■ **Directions**:
Once you reach the line containing "24: (345, 258, 1.13)" in the entries below, write out that line and each one after it down to the line containing "38: (290, 222, 1.16)", exactly and with nothing added.

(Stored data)
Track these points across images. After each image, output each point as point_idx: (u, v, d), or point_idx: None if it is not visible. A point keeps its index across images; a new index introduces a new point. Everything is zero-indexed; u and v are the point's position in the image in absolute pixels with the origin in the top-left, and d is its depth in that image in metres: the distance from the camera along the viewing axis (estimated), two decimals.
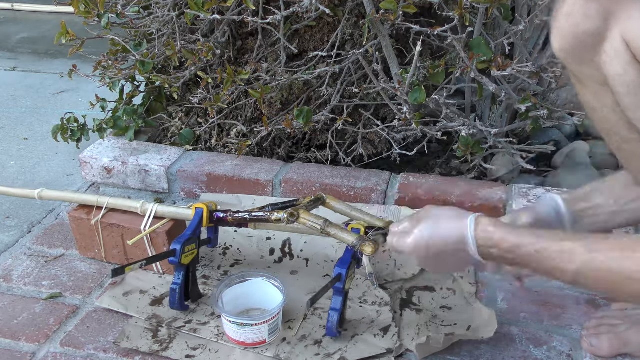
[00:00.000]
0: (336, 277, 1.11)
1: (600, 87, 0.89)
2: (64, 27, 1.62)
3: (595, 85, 0.90)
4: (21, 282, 1.36)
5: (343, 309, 1.14)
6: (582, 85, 0.93)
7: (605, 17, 0.83)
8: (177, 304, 1.22)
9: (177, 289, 1.22)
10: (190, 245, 1.22)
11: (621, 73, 0.84)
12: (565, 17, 0.87)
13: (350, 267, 1.12)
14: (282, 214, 1.16)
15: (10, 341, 1.19)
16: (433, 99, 1.47)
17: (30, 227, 1.57)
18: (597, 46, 0.85)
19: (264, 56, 1.66)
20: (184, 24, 1.69)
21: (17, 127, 2.16)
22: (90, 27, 1.68)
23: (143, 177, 1.64)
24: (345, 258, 1.13)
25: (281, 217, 1.16)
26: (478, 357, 1.14)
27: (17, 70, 2.72)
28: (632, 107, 0.87)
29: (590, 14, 0.84)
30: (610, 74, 0.86)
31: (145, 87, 1.85)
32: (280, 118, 1.64)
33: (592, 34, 0.85)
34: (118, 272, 1.15)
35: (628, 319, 1.16)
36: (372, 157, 1.65)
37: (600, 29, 0.84)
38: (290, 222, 1.16)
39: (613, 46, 0.84)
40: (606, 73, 0.86)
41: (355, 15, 1.58)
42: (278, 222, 1.18)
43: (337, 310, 1.13)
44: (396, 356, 1.13)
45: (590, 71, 0.88)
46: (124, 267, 1.16)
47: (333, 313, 1.13)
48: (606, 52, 0.85)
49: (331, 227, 1.12)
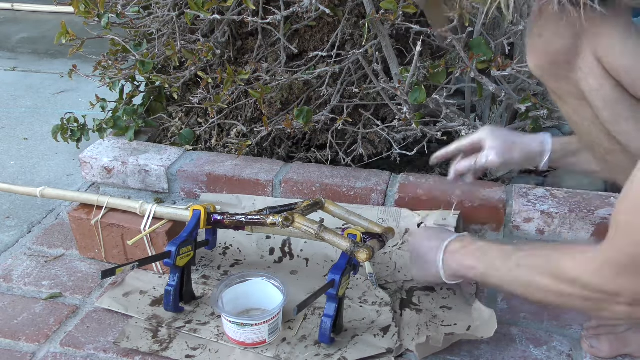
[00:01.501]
0: (329, 283, 1.10)
1: (578, 102, 0.90)
2: (64, 27, 1.62)
3: (574, 101, 0.91)
4: (21, 282, 1.36)
5: (337, 315, 1.13)
6: (562, 101, 0.94)
7: (576, 35, 0.85)
8: (172, 306, 1.22)
9: (171, 290, 1.21)
10: (186, 247, 1.21)
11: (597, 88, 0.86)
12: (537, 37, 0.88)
13: (345, 273, 1.11)
14: (277, 218, 1.17)
15: (10, 341, 1.19)
16: (433, 99, 1.47)
17: (30, 227, 1.57)
18: (571, 63, 0.87)
19: (264, 56, 1.66)
20: (184, 24, 1.69)
21: (17, 127, 2.16)
22: (90, 27, 1.68)
23: (143, 177, 1.64)
24: (339, 264, 1.12)
25: (276, 221, 1.17)
26: (478, 357, 1.14)
27: (17, 70, 2.72)
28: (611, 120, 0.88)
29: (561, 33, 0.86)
30: (587, 89, 0.87)
31: (145, 87, 1.85)
32: (280, 118, 1.64)
33: (564, 52, 0.87)
34: (108, 273, 1.14)
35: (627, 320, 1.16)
36: (372, 157, 1.65)
37: (572, 46, 0.86)
38: (285, 226, 1.16)
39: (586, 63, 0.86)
40: (582, 89, 0.88)
41: (355, 15, 1.58)
42: (273, 226, 1.18)
43: (330, 317, 1.12)
44: (396, 356, 1.13)
45: (567, 87, 0.90)
46: (115, 269, 1.15)
47: (326, 319, 1.12)
48: (581, 68, 0.87)
49: (326, 232, 1.12)
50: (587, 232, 1.40)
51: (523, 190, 1.47)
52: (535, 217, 1.42)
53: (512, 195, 1.45)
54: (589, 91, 0.87)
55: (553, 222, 1.41)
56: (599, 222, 1.38)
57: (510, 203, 1.44)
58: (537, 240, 1.44)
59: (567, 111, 0.96)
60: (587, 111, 0.90)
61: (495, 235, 1.46)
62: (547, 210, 1.41)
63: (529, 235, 1.44)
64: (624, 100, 0.86)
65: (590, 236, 1.40)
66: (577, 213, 1.39)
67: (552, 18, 0.86)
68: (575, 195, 1.44)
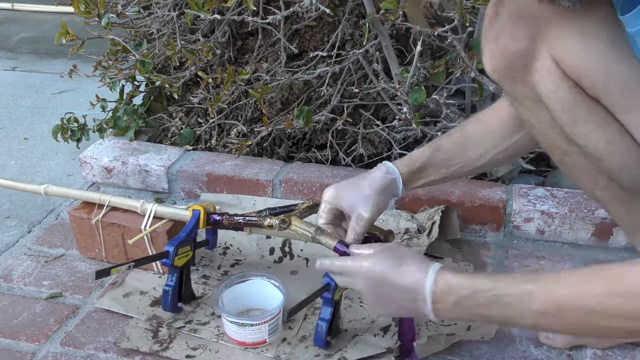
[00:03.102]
0: (324, 287, 1.09)
1: (535, 104, 0.90)
2: (64, 27, 1.62)
3: (530, 103, 0.91)
4: (21, 282, 1.36)
5: (333, 319, 1.12)
6: (519, 104, 0.94)
7: (533, 38, 0.85)
8: (170, 306, 1.22)
9: (169, 290, 1.21)
10: (184, 248, 1.21)
11: (554, 90, 0.85)
12: (494, 40, 0.88)
13: None
14: (274, 220, 1.17)
15: (10, 341, 1.19)
16: (433, 99, 1.47)
17: (30, 227, 1.57)
18: (528, 65, 0.86)
19: (264, 56, 1.66)
20: (184, 24, 1.69)
21: (17, 127, 2.16)
22: (90, 27, 1.68)
23: (143, 177, 1.64)
24: None
25: (273, 223, 1.17)
26: (478, 357, 1.14)
27: (17, 70, 2.72)
28: (568, 123, 0.88)
29: (517, 36, 0.85)
30: (544, 91, 0.87)
31: (145, 87, 1.85)
32: (280, 118, 1.64)
33: (521, 55, 0.86)
34: (102, 273, 1.13)
35: None
36: (372, 157, 1.65)
37: (528, 49, 0.85)
38: (282, 228, 1.17)
39: (543, 65, 0.85)
40: (539, 91, 0.87)
41: (356, 15, 1.58)
42: (270, 228, 1.19)
43: (326, 321, 1.11)
44: (396, 356, 1.13)
45: (524, 90, 0.89)
46: (109, 269, 1.14)
47: (321, 323, 1.11)
48: (537, 70, 0.86)
49: (322, 235, 1.12)
50: (587, 232, 1.40)
51: (523, 190, 1.47)
52: (535, 217, 1.42)
53: (512, 195, 1.45)
54: (546, 93, 0.86)
55: (553, 222, 1.41)
56: (599, 222, 1.39)
57: (510, 203, 1.44)
58: (537, 240, 1.44)
59: (524, 114, 0.95)
60: (544, 114, 0.90)
61: (495, 235, 1.47)
62: (547, 210, 1.41)
63: (529, 235, 1.44)
64: (581, 101, 0.85)
65: (591, 236, 1.40)
66: (577, 213, 1.39)
67: (508, 21, 0.85)
68: (575, 195, 1.44)
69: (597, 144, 0.88)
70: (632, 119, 0.84)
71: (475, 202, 1.45)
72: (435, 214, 1.41)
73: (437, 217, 1.40)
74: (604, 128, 0.86)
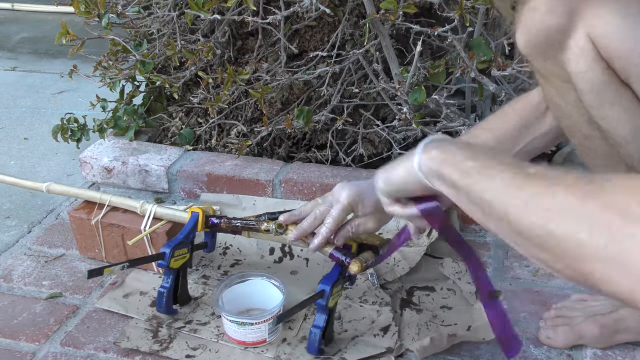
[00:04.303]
0: (318, 294, 1.08)
1: (563, 84, 0.88)
2: (64, 27, 1.62)
3: (558, 82, 0.89)
4: (21, 282, 1.36)
5: (328, 326, 1.11)
6: (546, 81, 0.93)
7: (571, 14, 0.82)
8: (164, 308, 1.21)
9: (164, 292, 1.20)
10: (181, 250, 1.21)
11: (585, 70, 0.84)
12: (530, 12, 0.86)
13: (337, 284, 1.10)
14: (271, 225, 1.17)
15: (10, 341, 1.19)
16: (433, 99, 1.47)
17: (30, 227, 1.57)
18: (562, 42, 0.84)
19: (264, 56, 1.66)
20: (184, 24, 1.69)
21: (17, 127, 2.16)
22: (90, 27, 1.67)
23: (143, 177, 1.64)
24: (331, 274, 1.11)
25: (270, 227, 1.17)
26: (478, 357, 1.14)
27: (17, 70, 2.72)
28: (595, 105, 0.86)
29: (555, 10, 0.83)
30: (575, 70, 0.85)
31: (145, 87, 1.85)
32: (280, 118, 1.64)
33: (557, 30, 0.84)
34: (94, 273, 1.13)
35: (585, 310, 1.17)
36: (372, 157, 1.65)
37: (565, 25, 0.83)
38: (278, 233, 1.17)
39: (578, 44, 0.83)
40: (570, 70, 0.86)
41: (356, 15, 1.58)
42: (267, 233, 1.19)
43: (320, 328, 1.10)
44: (396, 356, 1.13)
45: (554, 68, 0.88)
46: (102, 269, 1.14)
47: (315, 330, 1.10)
48: (571, 48, 0.84)
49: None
50: None
51: None
52: None
53: None
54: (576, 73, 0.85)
55: None
56: None
57: None
58: None
59: (549, 92, 0.94)
60: (571, 94, 0.88)
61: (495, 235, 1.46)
62: None
63: None
64: (611, 84, 0.83)
65: None
66: None
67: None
68: None
69: (620, 129, 0.87)
70: None
71: None
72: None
73: None
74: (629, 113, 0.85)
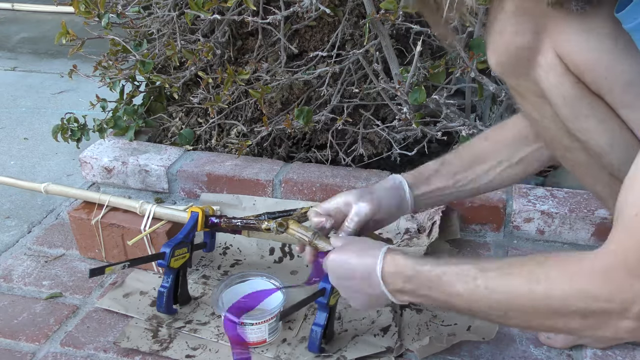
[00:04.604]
0: (319, 292, 1.08)
1: (538, 99, 0.90)
2: (64, 27, 1.62)
3: (533, 98, 0.91)
4: (21, 282, 1.36)
5: (328, 325, 1.12)
6: (522, 98, 0.94)
7: (537, 32, 0.84)
8: (164, 307, 1.21)
9: (164, 292, 1.20)
10: (181, 249, 1.21)
11: (557, 85, 0.86)
12: (498, 34, 0.88)
13: None
14: (271, 224, 1.17)
15: (10, 341, 1.19)
16: (433, 99, 1.47)
17: (30, 227, 1.57)
18: (531, 60, 0.86)
19: (264, 56, 1.66)
20: (184, 24, 1.69)
21: (17, 127, 2.16)
22: (90, 27, 1.67)
23: (143, 177, 1.64)
24: None
25: (270, 226, 1.17)
26: (478, 357, 1.14)
27: (17, 70, 2.72)
28: (570, 118, 0.88)
29: (521, 30, 0.85)
30: (547, 86, 0.87)
31: (145, 87, 1.85)
32: (280, 118, 1.64)
33: (525, 49, 0.86)
34: (96, 272, 1.13)
35: None
36: (372, 157, 1.65)
37: (532, 43, 0.85)
38: (279, 232, 1.17)
39: (547, 60, 0.85)
40: (542, 86, 0.87)
41: (356, 15, 1.58)
42: (268, 232, 1.19)
43: (320, 326, 1.10)
44: (396, 356, 1.13)
45: (527, 84, 0.90)
46: (103, 268, 1.14)
47: (316, 328, 1.10)
48: (541, 65, 0.86)
49: (319, 239, 1.12)
50: (587, 232, 1.40)
51: (523, 190, 1.47)
52: (535, 217, 1.42)
53: (512, 195, 1.45)
54: (548, 88, 0.87)
55: (553, 222, 1.41)
56: (599, 222, 1.38)
57: (510, 203, 1.44)
58: (537, 240, 1.44)
59: (526, 108, 0.96)
60: (547, 108, 0.90)
61: (495, 235, 1.47)
62: (547, 210, 1.41)
63: (529, 235, 1.44)
64: (583, 97, 0.85)
65: (591, 236, 1.40)
66: (577, 213, 1.39)
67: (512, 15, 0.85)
68: (575, 195, 1.44)
69: (598, 140, 0.88)
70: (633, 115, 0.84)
71: (475, 202, 1.45)
72: (436, 214, 1.41)
73: (437, 217, 1.40)
74: (605, 124, 0.86)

■ **Reply to the exercise**:
24: (345, 258, 1.13)
25: (281, 217, 1.16)
26: (478, 357, 1.14)
27: (17, 70, 2.72)
28: (632, 107, 0.87)
29: (590, 14, 0.84)
30: (610, 74, 0.86)
31: (145, 87, 1.85)
32: (280, 118, 1.64)
33: (592, 34, 0.85)
34: (118, 272, 1.15)
35: (628, 319, 1.16)
36: (372, 157, 1.65)
37: (600, 29, 0.84)
38: (290, 222, 1.16)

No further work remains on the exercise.